Padre. Diretor
As afirmações do Papa Francisco no discurso da sessão comemorativa dos 50 anos da instituição do Sínodo dos Bispos merecem o conhecimento e a reflexão do Povo de Deus. Por isso voltamos a elas.
A propósito da sinodalidade referida no editorial anterior, convém ainda concluir com o itinerário dessa sinodalidade proposto pelo Bispo de Roma: “O Sínodo dos Bispos é o ponto de convergência do dinamismo de escuta dirigido a todos os níveis de vida da Igreja. O caminho sinodal inicia-se escutando o Povo, que «também participa da função profética de Cristo», segundo um princípio caro à Igreja do primeiro milénio: ‘Quod omnes tangit ab omnibus tractari debet’ (o que a todos diz respeito por todos deve ser refletido).* O caminho sinodal prossegue escutando os Pastores. Através dos Padres sinodais, os Bispos agem como autênticos guardiães, intérpretes e testemunhas da fé de toda a Igreja, a qual devem saber atentamente distinguir dos fluxos muitas vezes mutáveis da opinião pública”.
O Papa tem a clarividência de que é preciso distinguir a profunda, íntima e espiritual sensibilidade às questões da fé e da moral de opiniões volúveis, construídas muitas vezes sob pressões culturais, políticas, ideológicas ou mesmo económicas. Por isso, recorda o Bispo de Roma as suas palavras na véspera da Assembleia extraordinária do Sínodo do ano passado: “Ao Espírito Santo, antes de tudo, pedimos, para os Padres sinodais, o dom da escuta: escuta de Deus, a fim de perceber com Ele o grito do Povo; escuta do Povo, a fim de respirar a vontade à qual Deus nos chama”.

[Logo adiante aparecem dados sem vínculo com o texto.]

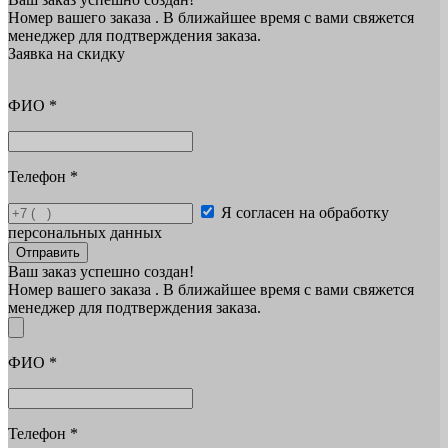
Номер вашего заказа
. В ближайшее время с вами свяжется
менеджер для подтверждения заказа.
Заявка на скидку
ФИО
*
Телефон
*
Я согласен на обработку
персональных данных
Отправить
Ваш заказ успешно создан!
Номер вашего заказа
. В ближайшее время с вами свяжется
менеджер для подтверждения заказа.
ФИО
*
Телефон
*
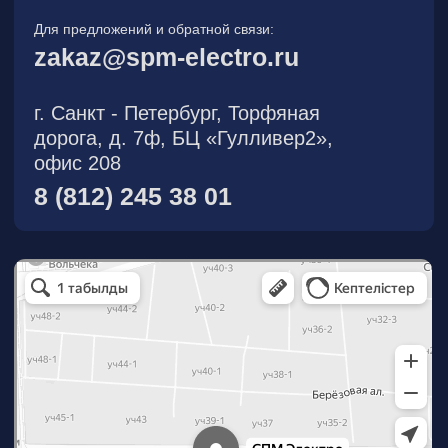
О компании
Новости
Продукция
На складе
Контакты
Участник eFind.ru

E o caminho sinodal “culmina na escuta do Bispo de Roma, chamado a pronunciar-se como «Pastor e Doutor de todos os cristãos»: não a partir das suas convicções pessoais, mas como testemunho supremo da fé de toda a Igreja, «garante da obediência e da conformidade da Igreja com a vontade de Deus, com o Evangelho de Cristo e a Tradição da Igreja».” Em verdade, o caminho de toda a Igreja faz-se cum Petro et sub Petro, não como limitação da liberdade, mas sim como garantia de unidade. Porque a Igreja que nos apre-senta o Vaticano II não é uma monarquia, mas uma comunhão hierárquica.
É o caminho da sinodalidade, como dimensão constitutiva da Igreja, que nos permite perceber melhor o próprio ministério hierárquico. S. João Crisóstomo dizia: “Igreja e Sínodo são sinónimos”. Por isso, prossegue o Papa Francisco, “percebemos também que no seu interior (da Igreja) ninguém possa ser «elevado» acima dos outros. Pelo contrário, na Igreja é necessário que cada um «se baixe» para se colocar ao serviço dos irmãos durante o caminho”.
“Nunca o esqueçamos” – prossegue Francisco: “Para os discípulos de Jesus, ontem, hoje e sempre, a única autoridade é a autoridade do serviço, o único poder é o poder da cruz, segundo a palavra do Mestre.” O Papa acrescenta, nesse sentido: “Estou persuadido de que, numa Igreja sinodal, também o exercício do primado petrino poderá receber nova luz”. Aliás, um desejo já expresso por S. João Paulo II, com um pedido à igreja para que o ajudasse a encontrar o melhor caminho de servir a comunhão das Igrejas e a unidade da fé.
Os sinais presentes indicam-nos uma vontade firme, por parte do papa Francisco de dar um irreversível impulso a esta consciência sinodal afetiva, que se torne, em momentos precisos, efetiva. E propõe mesmo que a Igreja se torne sinal erguido entre as sociedades deste caminho a percorrer em cooperação, contra a entrega do destino de populações inteiras nas mãos de grupos restritos ávidos de poder.
A Ressurreição é um facto! A Primavera nascida de Cristo é imparável!